-- What you should do --
In the copy, leave out the pictures and repeat all records exactly.

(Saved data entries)
*** Begin section ***

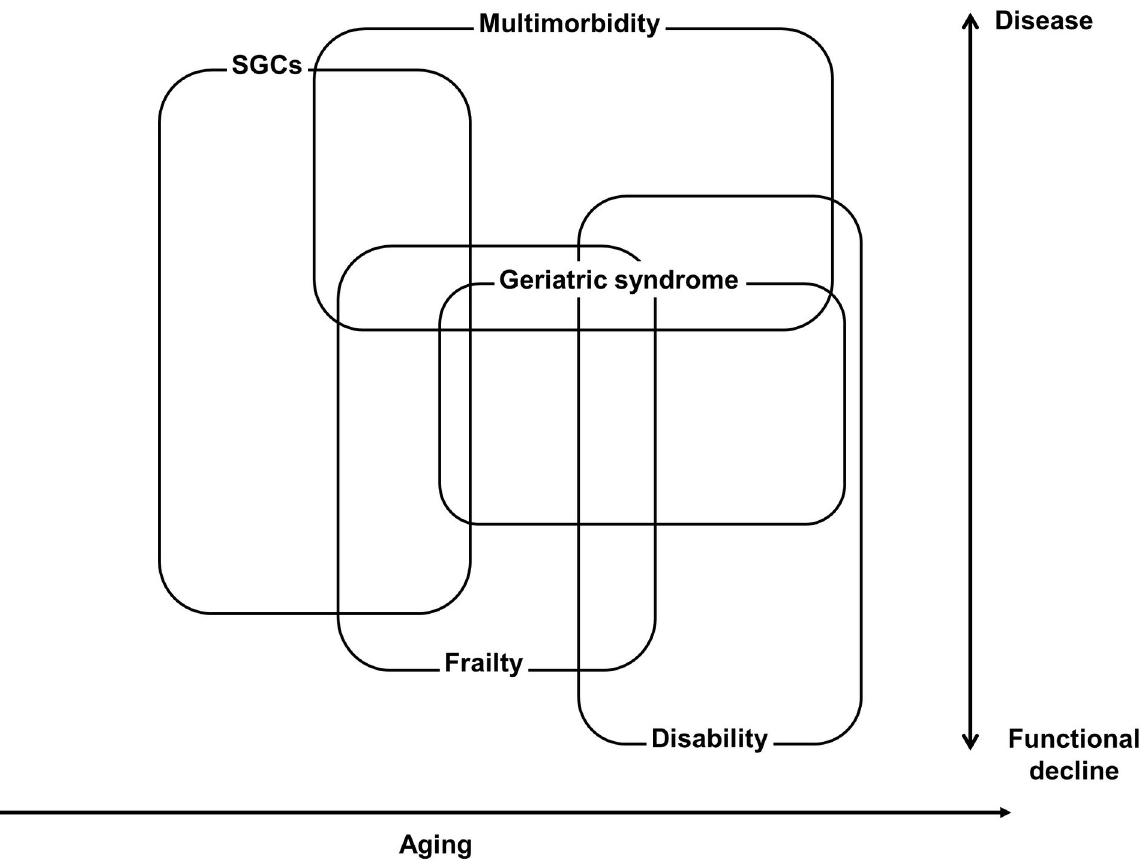
Fig 2. Hypothetical scheme of the relationships among SGCs, frailty, multimorbidity, geriatric syndrome, and disability. SGCs: subjective geriatric complaints.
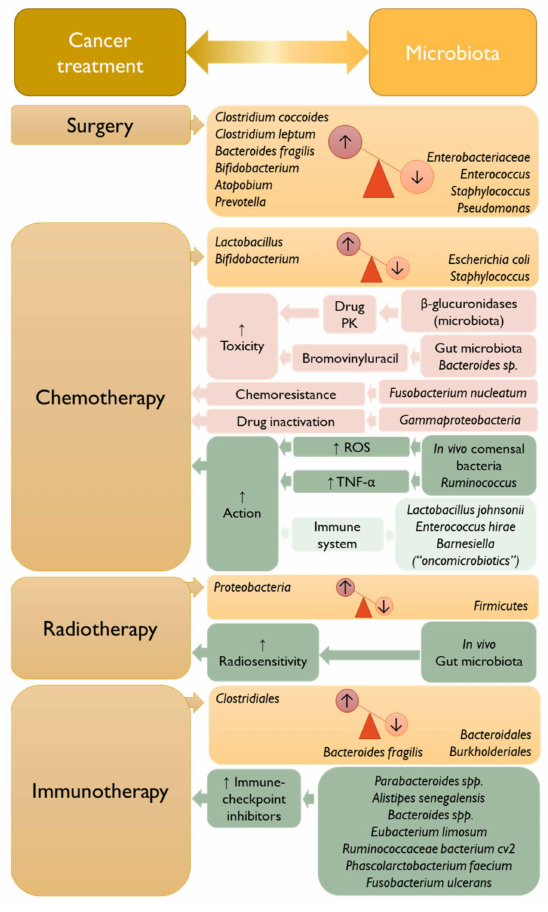
Figure 4. Overview of the common anticancer treatments and their influence on the microbiome and vice-versa [110]. PK, pharmacokinetics; ROS, reactive oxygen species; TNF- α , tumor necrosis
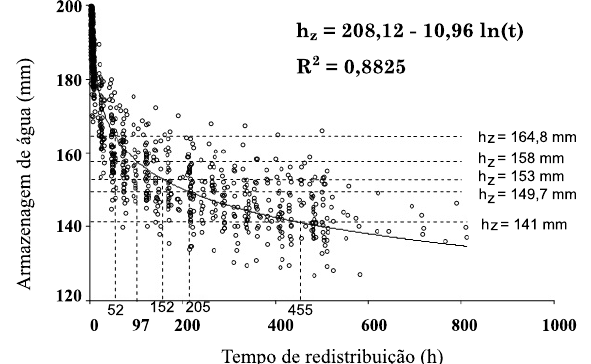
.Figura 8. Armazenagem de água ao longo do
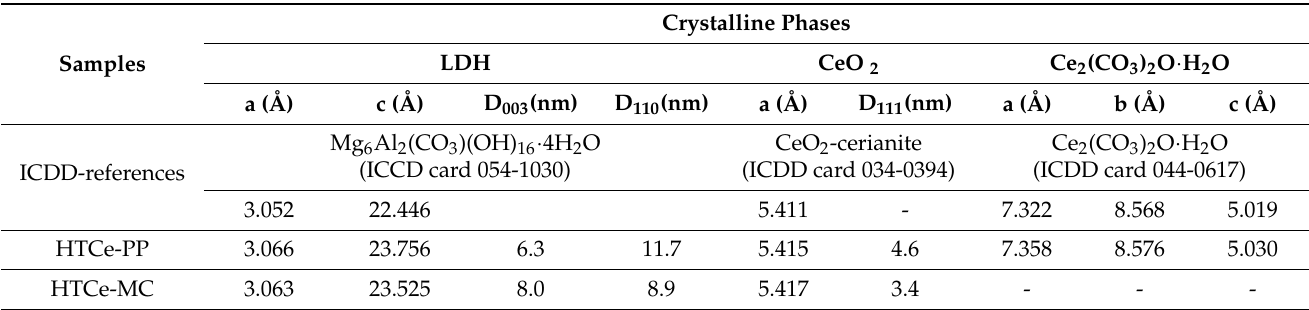
Table 1. The structural data for the dried form of the Ce-containing samples.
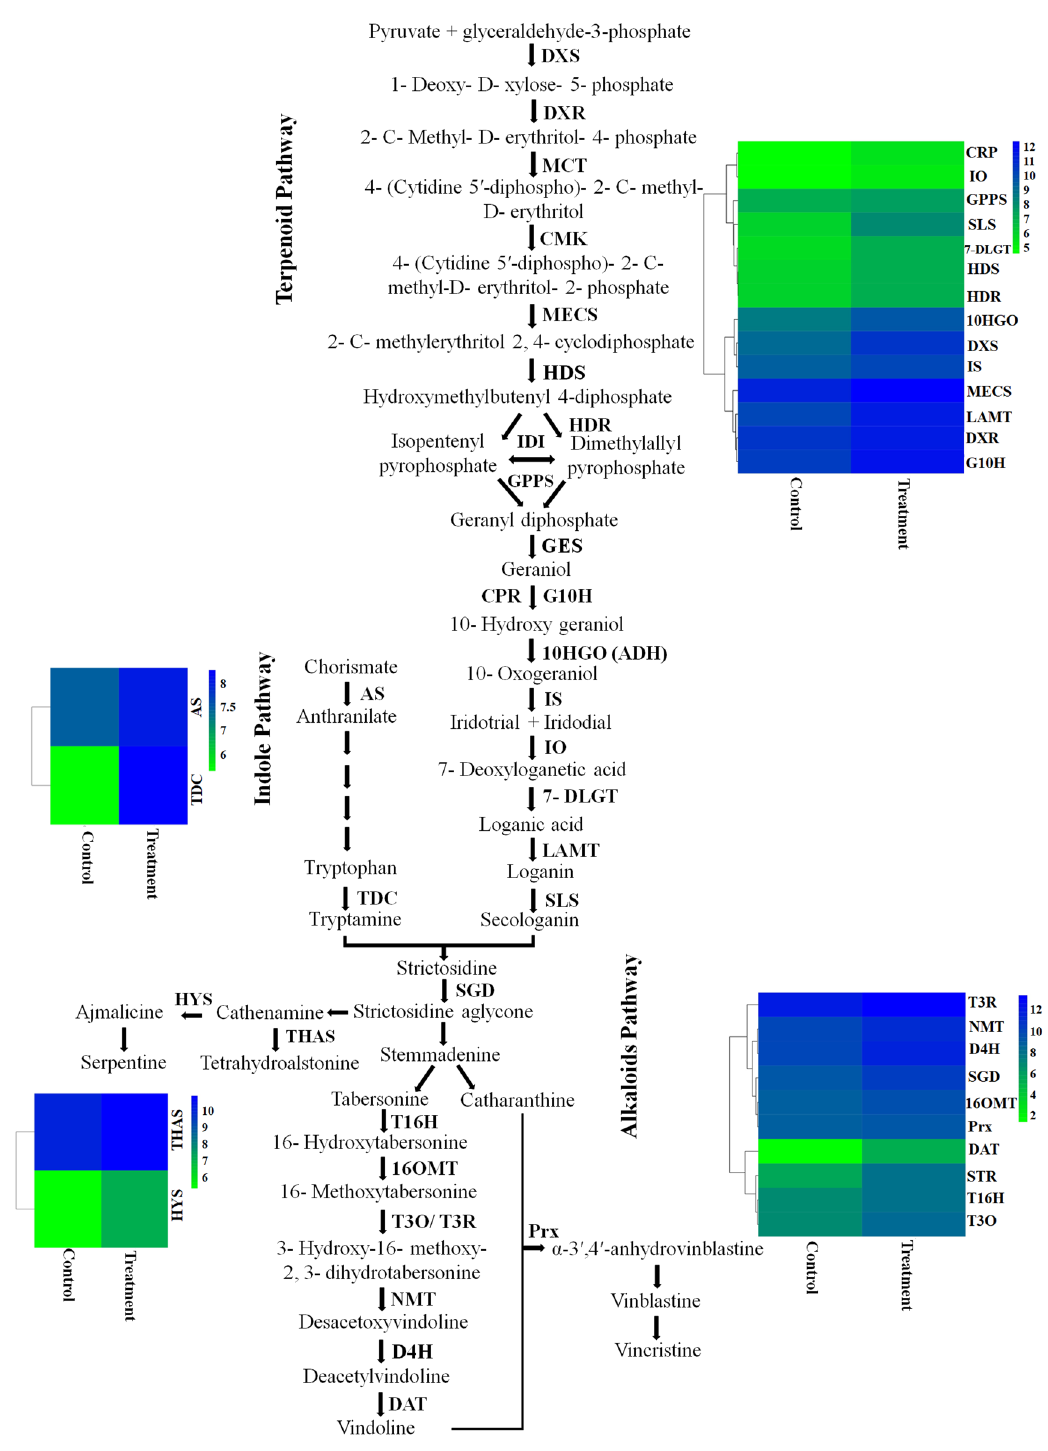
Figure 4. Expression patterns of C. roseus genes involved in the terpenoid indole alkaloids biosynthetic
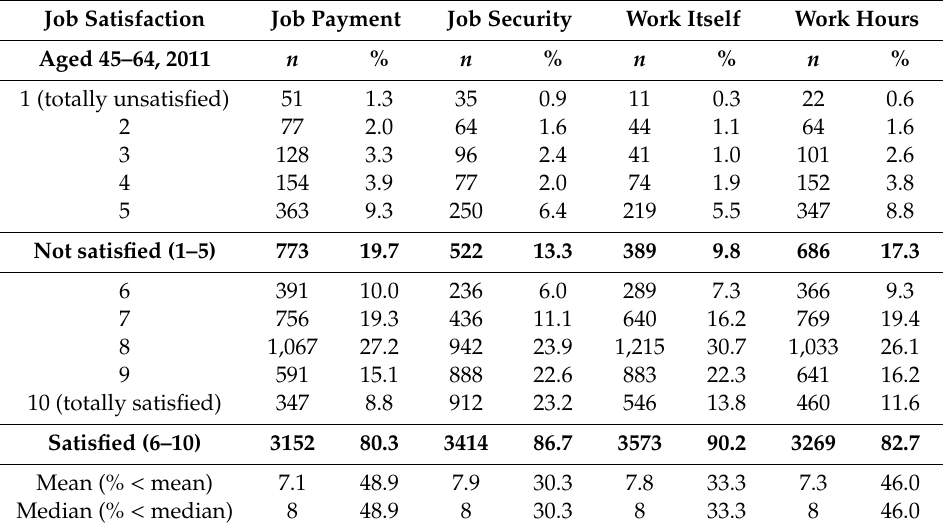
Table A1. Distribution of job satisfaction for Australian workers aged 45 and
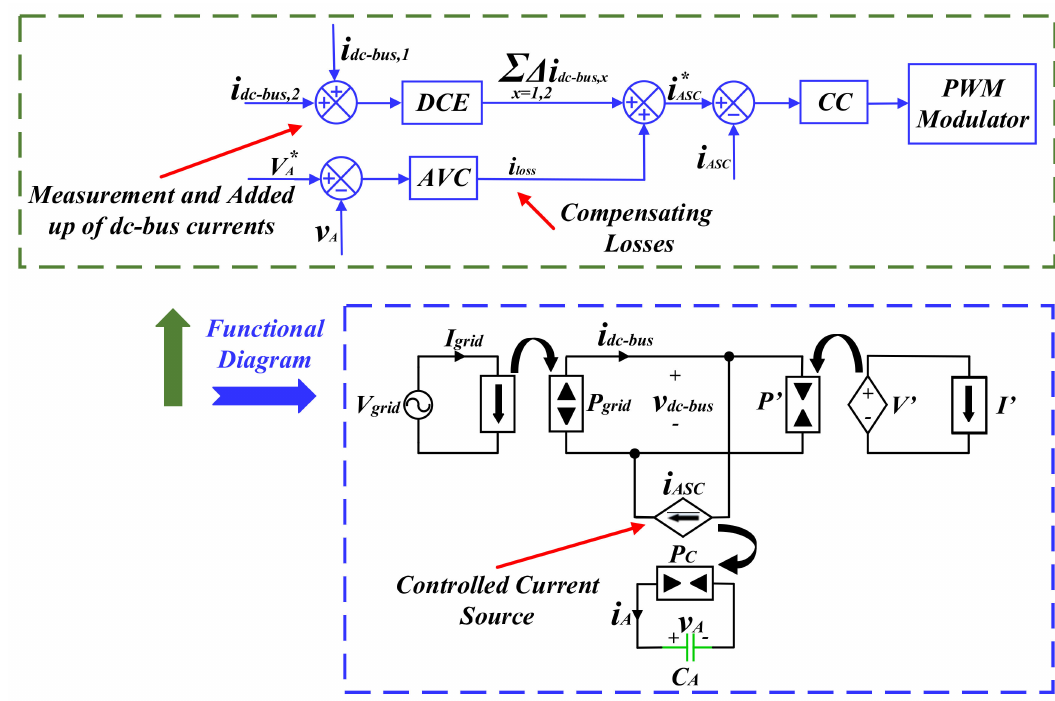
Figure 15. Controlled current source strategy, control structure, and functional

*** End section ***

-- Answer to this task --
Fig 2. Hypothetical scheme of the relationships among SGCs, frailty, multimorbidity, geriatric syndrome, and disability. SGCs: subjective geriatric complaints.
Figure 4. Overview of the common anticancer treatments and their influence on the microbiome and vice-versa [110]. PK, pharmacokinetics; ROS, reactive oxygen species; TNF- α , tumor necrosis
.Figura 8. Armazenagem de água ao longo do
Table 1. The structural data for the dried form of the Ce-containing samples.
Figure 4. Expression patterns of C. roseus genes involved in the terpenoid indole alkaloids biosynthetic
Table A1. Distribution of job satisfaction for Australian workers aged 45 and
Figure 15. Controlled current source strategy, control structure, and functional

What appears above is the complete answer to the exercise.